The Arab party, the Joint List, has demands in exchange for its cooperation.
By David Isaac, World Israel News
The Arab Joint List is feeling its oats.
After a preliminary meeting on Monday with Benny Gantz, the Arab party which won 15 Knesset seats in the last election, has a list of demands in exchange for throwing its support behind the Blue and White leader for Israel’s premiership.
Joint List Chairman Ayman Odeh listed some of them on Tuesday in a live Facebook event, Arutz 7 reports. They include an end to Jewish visits to the Temple Mount, the holiest site in Judaism, and no unilateral steps linked to the Trump administration’s peace plan, dubbed the ‘deal of the century.’

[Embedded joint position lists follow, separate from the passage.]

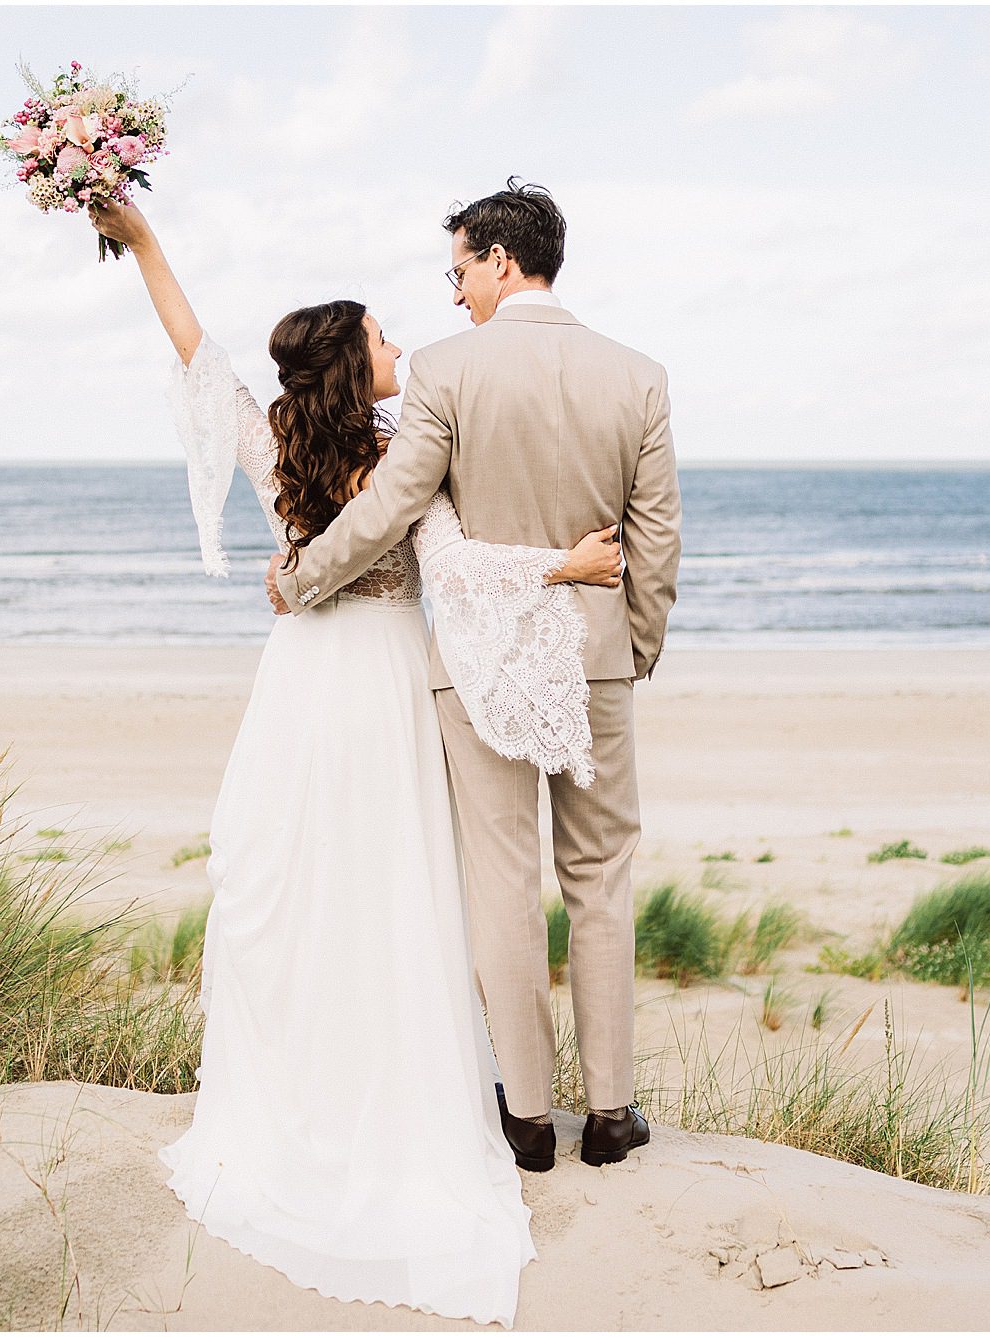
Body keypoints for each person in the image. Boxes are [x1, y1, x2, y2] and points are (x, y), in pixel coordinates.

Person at [86, 197, 624, 1328]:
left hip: (303, 677)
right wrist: (569, 569)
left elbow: (198, 355)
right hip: (377, 683)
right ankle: (373, 1092)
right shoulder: (398, 454)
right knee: (388, 890)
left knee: (308, 887)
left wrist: (147, 249)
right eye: (382, 338)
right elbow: (461, 566)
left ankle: (316, 1090)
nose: (400, 347)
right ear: (352, 366)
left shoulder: (279, 441)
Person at [266, 178, 683, 1173]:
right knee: (599, 879)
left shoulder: (445, 374)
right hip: (595, 659)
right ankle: (611, 1116)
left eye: (458, 270)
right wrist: (634, 646)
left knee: (501, 884)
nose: (452, 296)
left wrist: (302, 574)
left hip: (476, 669)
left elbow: (389, 509)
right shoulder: (638, 376)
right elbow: (656, 539)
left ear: (500, 259)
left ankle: (528, 1118)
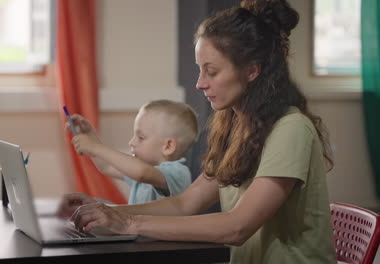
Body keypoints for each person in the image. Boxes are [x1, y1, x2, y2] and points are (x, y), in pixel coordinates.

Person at [57, 0, 336, 263]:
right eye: (199, 70)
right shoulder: (235, 127)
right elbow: (185, 203)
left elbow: (237, 227)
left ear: (252, 70)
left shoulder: (291, 129)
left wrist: (129, 222)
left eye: (211, 72)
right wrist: (106, 211)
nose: (200, 84)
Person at [66, 99, 199, 205]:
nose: (131, 142)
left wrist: (95, 147)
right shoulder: (142, 170)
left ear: (168, 146)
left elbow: (142, 173)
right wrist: (90, 135)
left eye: (141, 137)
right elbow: (107, 166)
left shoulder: (178, 173)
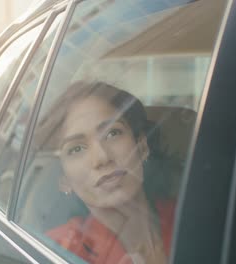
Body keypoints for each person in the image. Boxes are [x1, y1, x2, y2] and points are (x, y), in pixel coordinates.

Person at [35, 82, 180, 264]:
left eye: (113, 133)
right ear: (64, 180)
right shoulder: (57, 250)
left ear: (142, 147)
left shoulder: (190, 215)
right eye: (76, 149)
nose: (102, 158)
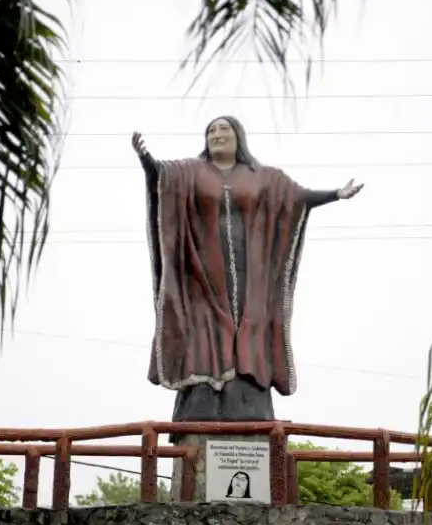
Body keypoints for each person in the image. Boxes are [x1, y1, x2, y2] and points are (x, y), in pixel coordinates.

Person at [134, 116, 363, 428]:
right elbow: (163, 178)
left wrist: (336, 194)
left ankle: (246, 390)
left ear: (238, 137)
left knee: (252, 325)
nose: (217, 135)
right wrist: (146, 159)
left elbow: (296, 197)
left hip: (250, 274)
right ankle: (205, 392)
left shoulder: (262, 176)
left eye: (224, 129)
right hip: (202, 273)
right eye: (211, 131)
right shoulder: (191, 170)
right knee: (205, 326)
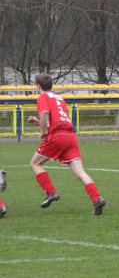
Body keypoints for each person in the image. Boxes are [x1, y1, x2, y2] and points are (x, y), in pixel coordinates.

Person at [26, 74, 106, 215]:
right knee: (79, 172)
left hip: (57, 136)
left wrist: (42, 130)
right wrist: (38, 122)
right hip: (70, 136)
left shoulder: (43, 97)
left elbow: (45, 113)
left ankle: (51, 192)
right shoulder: (58, 97)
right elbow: (56, 119)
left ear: (38, 86)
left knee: (35, 164)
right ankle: (97, 198)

Odeh also said that half of Israel’s capital should be given over for the capital of a future Palestinian state. But he said the party would refrain from pushing that demand at present.

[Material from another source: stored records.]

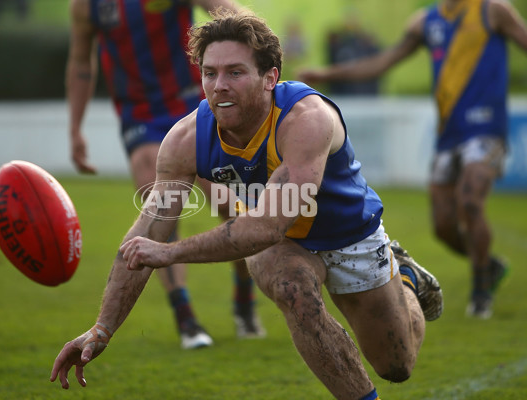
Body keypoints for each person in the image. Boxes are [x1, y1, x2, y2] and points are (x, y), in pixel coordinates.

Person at [51, 10, 444, 399]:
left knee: (397, 366)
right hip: (281, 244)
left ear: (270, 77)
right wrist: (101, 329)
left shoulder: (305, 119)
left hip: (349, 236)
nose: (219, 85)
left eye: (235, 73)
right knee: (292, 289)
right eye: (209, 73)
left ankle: (405, 278)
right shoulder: (185, 140)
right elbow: (148, 230)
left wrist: (169, 253)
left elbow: (265, 225)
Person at [297, 0, 527, 319]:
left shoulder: (493, 10)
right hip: (449, 133)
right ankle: (487, 265)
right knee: (443, 226)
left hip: (487, 128)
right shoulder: (424, 21)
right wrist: (327, 73)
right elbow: (383, 62)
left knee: (471, 203)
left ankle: (481, 290)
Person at [66, 0, 265, 350]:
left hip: (192, 102)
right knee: (159, 206)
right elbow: (82, 60)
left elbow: (224, 10)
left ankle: (245, 299)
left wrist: (260, 52)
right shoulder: (86, 5)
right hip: (139, 114)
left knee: (229, 204)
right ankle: (185, 316)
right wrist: (75, 129)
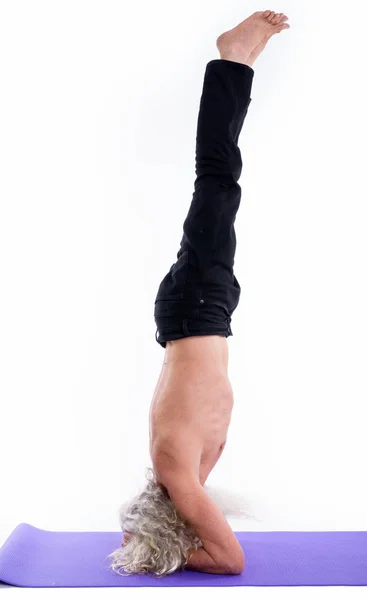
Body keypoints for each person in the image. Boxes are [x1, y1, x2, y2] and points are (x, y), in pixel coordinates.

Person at [108, 9, 290, 578]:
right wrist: (159, 539)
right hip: (204, 312)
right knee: (220, 179)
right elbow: (209, 535)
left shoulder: (176, 471)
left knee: (216, 176)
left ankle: (232, 58)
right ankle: (238, 63)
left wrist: (159, 550)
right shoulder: (180, 475)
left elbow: (229, 561)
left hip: (196, 308)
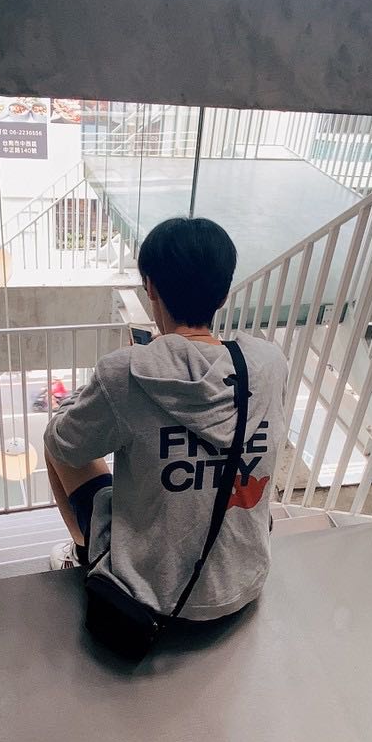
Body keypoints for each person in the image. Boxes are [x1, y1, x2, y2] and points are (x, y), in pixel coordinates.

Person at [43, 217, 289, 623]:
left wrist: (95, 393)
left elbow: (63, 442)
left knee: (54, 443)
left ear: (151, 287)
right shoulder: (269, 364)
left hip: (147, 602)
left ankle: (85, 554)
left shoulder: (126, 372)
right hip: (243, 584)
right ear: (223, 295)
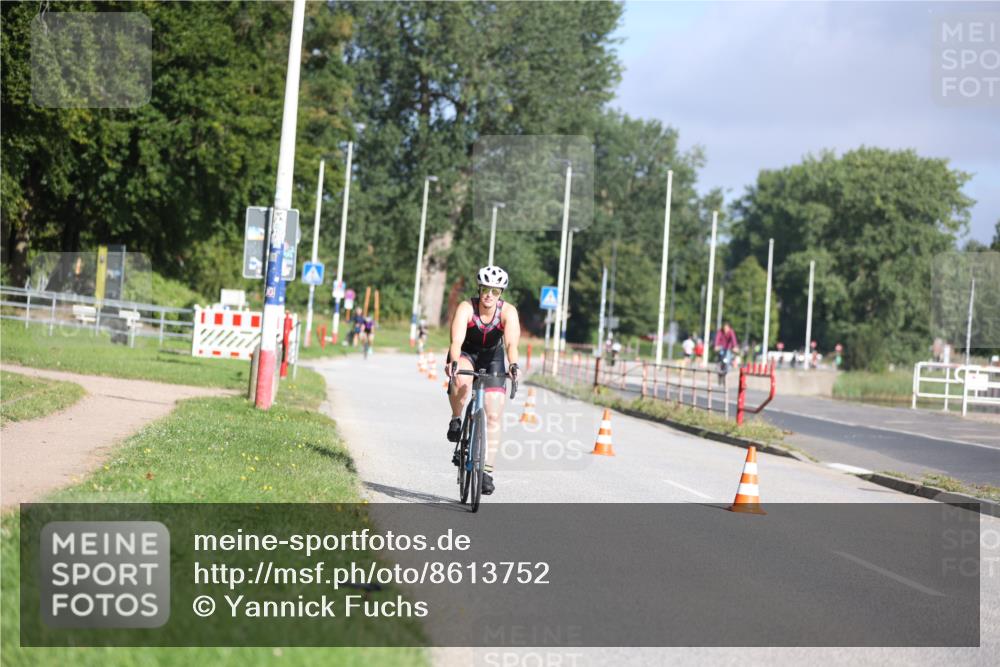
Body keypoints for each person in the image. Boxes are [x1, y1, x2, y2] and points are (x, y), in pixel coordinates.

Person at [445, 265, 521, 496]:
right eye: (486, 289)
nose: (489, 295)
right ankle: (457, 419)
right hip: (466, 353)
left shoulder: (508, 312)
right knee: (461, 381)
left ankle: (487, 471)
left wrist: (513, 365)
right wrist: (454, 361)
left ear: (501, 294)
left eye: (495, 291)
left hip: (492, 357)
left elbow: (510, 345)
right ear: (479, 289)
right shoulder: (467, 307)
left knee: (495, 413)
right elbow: (456, 340)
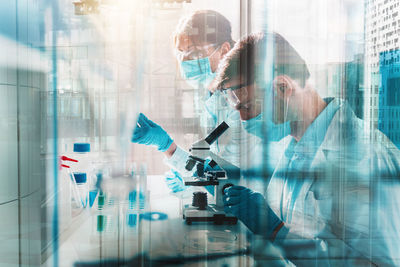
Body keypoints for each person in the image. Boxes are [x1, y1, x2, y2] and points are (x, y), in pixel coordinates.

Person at [212, 32, 400, 265]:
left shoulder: (367, 157)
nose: (243, 118)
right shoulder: (293, 150)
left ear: (282, 87)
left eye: (248, 106)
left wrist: (276, 231)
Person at [132, 10, 263, 192]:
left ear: (224, 50)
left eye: (193, 54)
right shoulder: (207, 90)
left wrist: (170, 149)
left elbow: (231, 180)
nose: (185, 62)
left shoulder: (244, 102)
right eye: (182, 55)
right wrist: (187, 172)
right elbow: (215, 162)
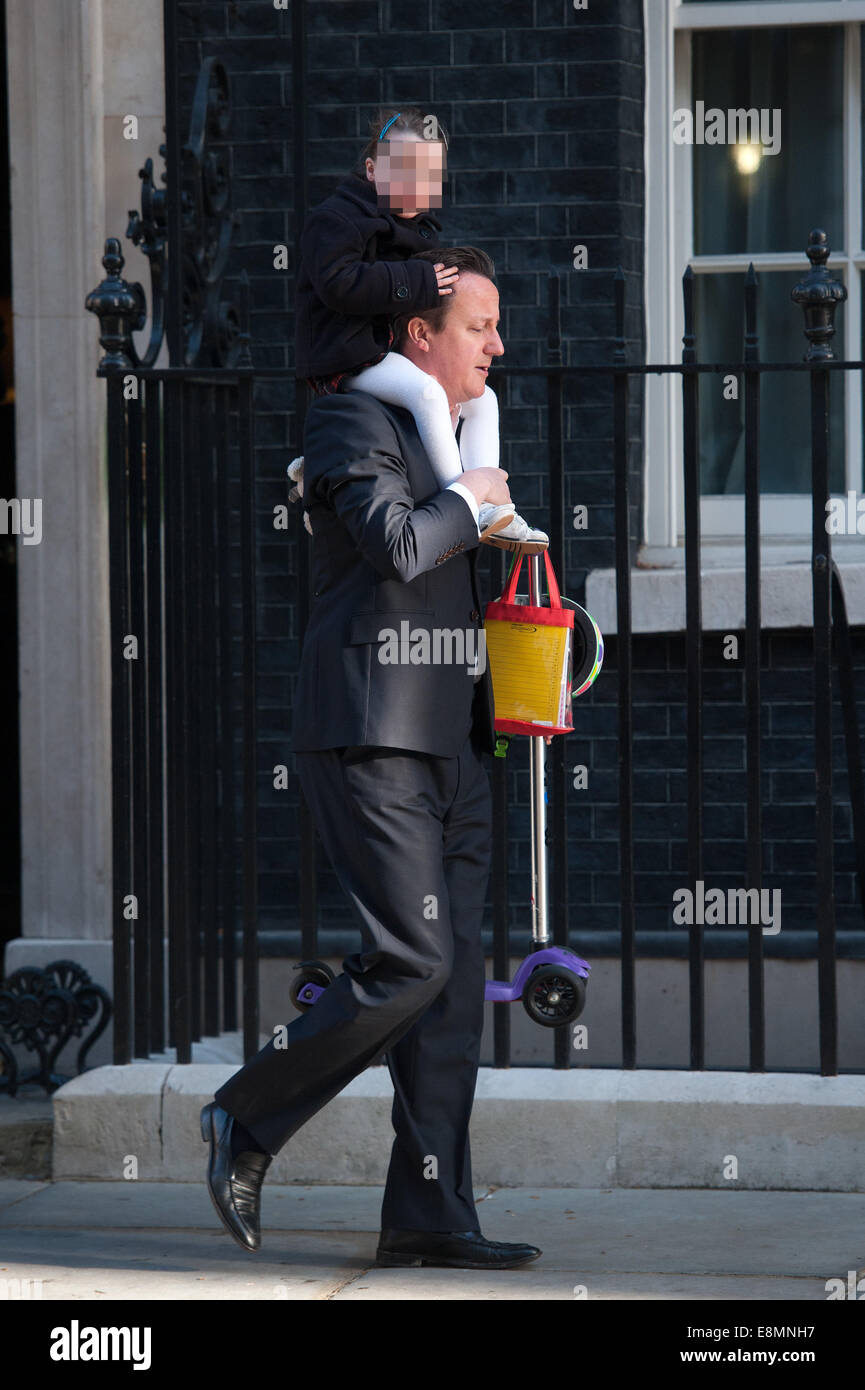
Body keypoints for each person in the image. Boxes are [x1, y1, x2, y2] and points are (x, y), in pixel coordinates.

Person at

“We have a clear position on the issue of the al-Aqsa mosque. We want to see the cessation of all visits of extremist settlers to the mosque,” he said. Arutz 7 reports that by “extremist settlers” Odeh meant all Jews.
“This is something that [began] during the Netanyahu era, and we want the status quo to be restored. Al-Aqsa is a Muslim place of worship, and east Jerusalem should be the capital city of the Palestinian state. We will be focusing on the issue of al-Aqsa at the present stage [of negotiations],” Odeh said.
The Joint List chairman also demanded that in exchange for his party’s support, Gantz would not take any unilateral steps as laid out in the Trump administration’s peace plan.
According to the plan, Israel would be able to annex the Jordan Valley and some 30 percent of Judea and Samaria – this before any demands are to be made of Israel, a break from past peace proposals which put the burden for concessions on the Jewish State.
Gantz, visiting the White House during the election campaign, told President Donald Trump that he supports the plan.
Odeh also said, “We can’t just say, ‘cancel the Kaminitz law’ and let them go and bomb Gaza, or move forward on this ‘deal of the century.’”
Odeh was referring to earlier reports that the Joint List would focus its demands on domestic issues important to the Arab sector. One of them is the cancellation of the Kaminitz Law, which was passed to combat illegal construction through stronger enforcement of planning and building laws.
The Kaminitz Law particularly impacts Arab towns, which tend to ignore Israeli construction laws and zoning regulations when building.
The Joint List also reportedly was going to demand more action to curb the high rate of violence in Arab population centers. According to one report, Israel’s Arab population accounts for 80 percent of the illegal firearms in the country.
According to Arutz 7, Odeh said that the Joint List “would not agree to a piecemeal agreement with Gantz’s party, but would demand a comprehensive series of understandings.”